Open-source data—from social media to the dark web—gives airport security personnel the information they need to support faster, more informed responses to security threats. In the modern threat landscape, this could mean avoiding millions in cyber damages or even saving human life.
But the reality is that many airports still aren’t doing enough to reinforce their security posture. According to a report by ImmuniWeb, 97 of the world’s largest 100 airports expose themselves via mobile apps, public clouds, the dark web, and code repositories.
To cope with increased risk, some airports, like Václav Havel in Prague, are investing in in-house security operations centres. Security technologies, like credential authentication (CAT) units, are helping address a range of other cyber-enabled threats targeting airports—such as passport fraud.
Online data provides valuable context and alerts for both cyber compromise and security threats seen by departments like airport police and customs officers. Public content across hard-to-access web spaces often exposes illicit activities and vulnerable information relevant to airport security.
How do airport security teams (and their stakeholders) benefit from easy access to this information?
Airport security risks are diversifying
Airports now face security threats from many different angles, including:
Cybercrime. Digital transformation supports a range of airport operations, from traveler support to logistics systems. It’s also expanding cyber vulnerabilities and making digital airport security more complex. According to IBM’s latest X-Force Threat Intelligence report, airports and airlines are increasingly vulnerable in the transportation sector, the third most cyber-targeted industry in 2019. Websites like paste sites, dark web marketplaces, and even social platforms often host the first indicators of cyber compromise.
Cyber-enabled crime. Crime has passed through airports for decades—but online spaces are transforming how it’s executed and exposed. For example:
- Anonymized online spaces, like deep and dark web forums, often host discussions about how to bypass airport security systems. These conversations are often centered on enabling the transportation of counterfeit goods, firearms, humans, and drugs; and using fake passports and documentation to board planes.
- Online communication channels are sometimes used to discuss and fantasize about attacking airports and other critical transportation networks. These often originate from more extremist communities that may pose serious violent intent. Social media networks are also valuable for finding early ground-truth data related to physical security risks—such as fires, natural disasters, or terrorism—in or near airport infrastructure.
- Insider threats have long plagued airport security, enabling a variety of the threats mentioned above. Anonymized online communications can provide context related to insider crimes. Insiders can also inadvertently compromise airport security by posting sensitive information, like ID badges, floor plans, or SOC rooms, to social media. Personnel need to know when this information is posted and prevent it from circulating.

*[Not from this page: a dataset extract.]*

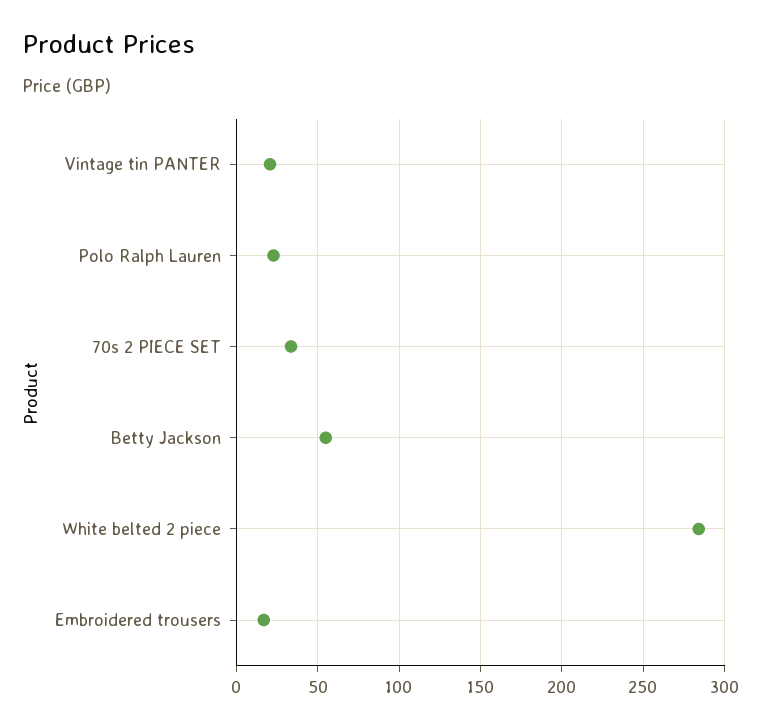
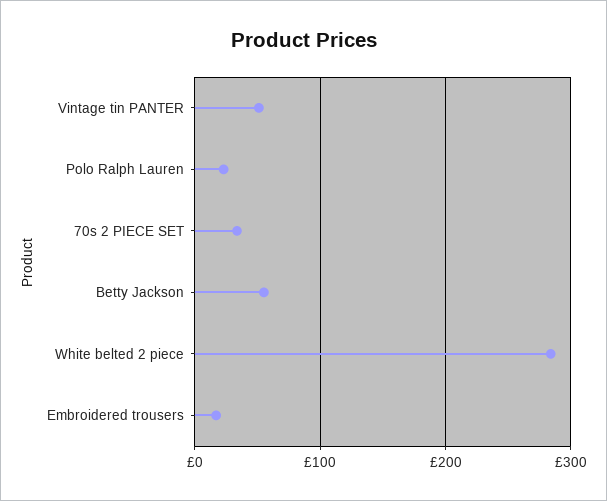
Vintage tin PANTER: 20 -> 50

Despite the value of public online data, airport security may not be equipped with the time, resources, or tools to access this information when it matters most. Teams are likely using multiple systems to manage security—both for cyber threats and other risks—and need to narrow in on relevant information as quickly as possible.

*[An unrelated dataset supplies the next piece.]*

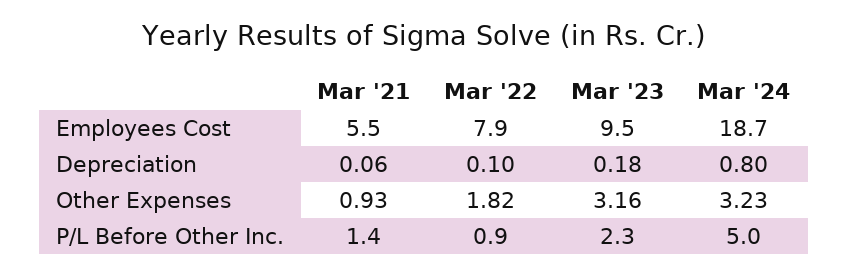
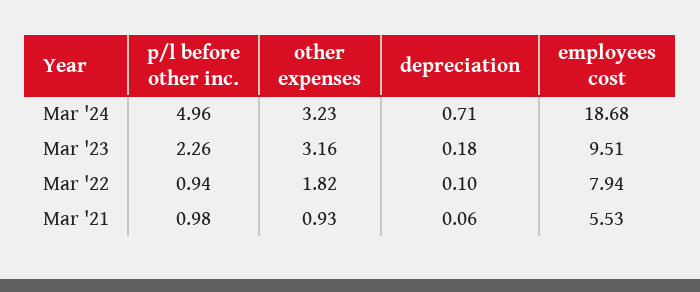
Mar '24, Depreciation: 0.8 -> 0.71
Mar '21, P/L Before Other Inc.: 1.4 -> 0.98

Financial, digital assets, and public safety are on the line
What’s at stake if airport security teams don’t access online data relevant to risk?
Multiple sources are necessary to evaluate and respond to security risks, and web spaces play an increasingly crucial role. Social media, deep, and dark web data can provide the context necessary to identify and validate a variety of threat indicators affecting airports.

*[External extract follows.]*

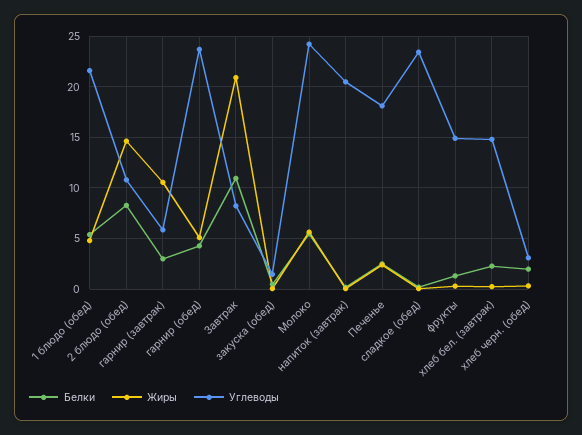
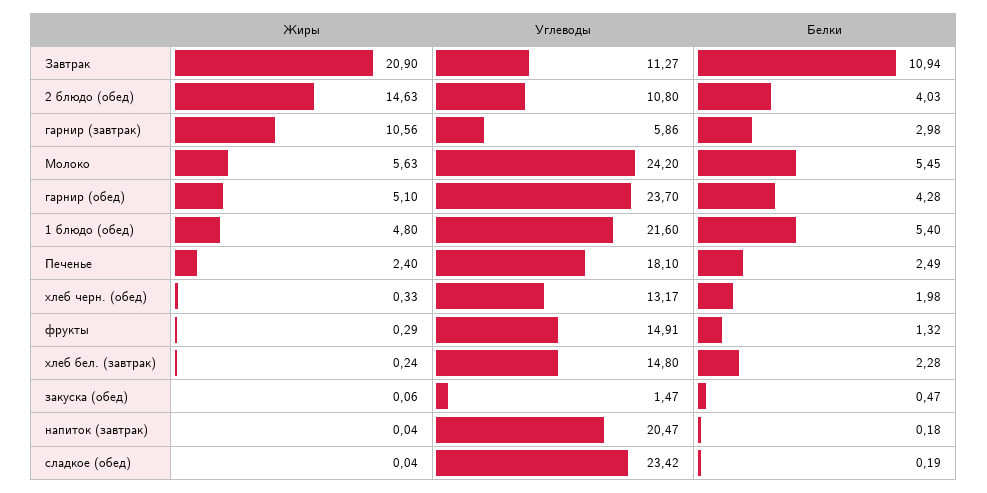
Белки, 2 блюдо (обед): 8 -> 4.03
Углеводы, Завтрак: 8 -> 11.27
Углеводы, хлеб черн. (обед): 3 -> 13.17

Overlooking relevant information on any of these sources can mean missed context, a less-than-comprehensive security strategy, or worse—overlooked threats. Any of these outcomes can have serious impacts on airport security and infrastructure.
When it comes to cyberattacks, airports risk facing millions ($3.86M, on average) in remediation, system downtime, and compliance fines in an already crippled industry. Airports can also face reputation damage and lose the trust of staff, travelers, and other stakeholders. Cyberattacks can also compromise traveler safety as physical infrastructure relies more on computer systems to operate smoothly.
Overlooking context related to non-digital security threats has the added risk of enabling international crime and putting public safety at risk.
Intelligence tools: the key to effective security
These outcomes point to the importance of making online data accessible when and where it matters most. As any security analyst knows, Googling is not a viable solution. Effective open-source intelligence software is required to give airport security easy and efficient access to risk data on these hard-to-search sources.
These tools enable users to run refined searches across a range of unindexed web spaces and receive alerts when critical information surfaces in real-time. Security teams can gather previously inaccessible context about airport-targeted risks, integrate this information into their workflows, and develop high-quality intelligence to drive effective security decisions. Procurement managers should prioritize tool usability, especially as risk data becomes relevant to both technical and non-technical teams.
For cybersecurity threats, this could mean identifying a data breach or system outage faster than other sources can provide. For other airport security risks, it could mean escalating an alert or security response more confidently. At the end of the day, airport security teams can respond faster to risks—and they can access more context about specific threats or emerging tactics more generally.
In the post-COVID era, airport security systems must facilitate informed decisions to protect physical and digital assets—and most importantly, human life. OSINT software is now a vital part of this toolkit as airports around the world realize the gravity of a lacking security posture—whether it’s on the ground or in cyberspace.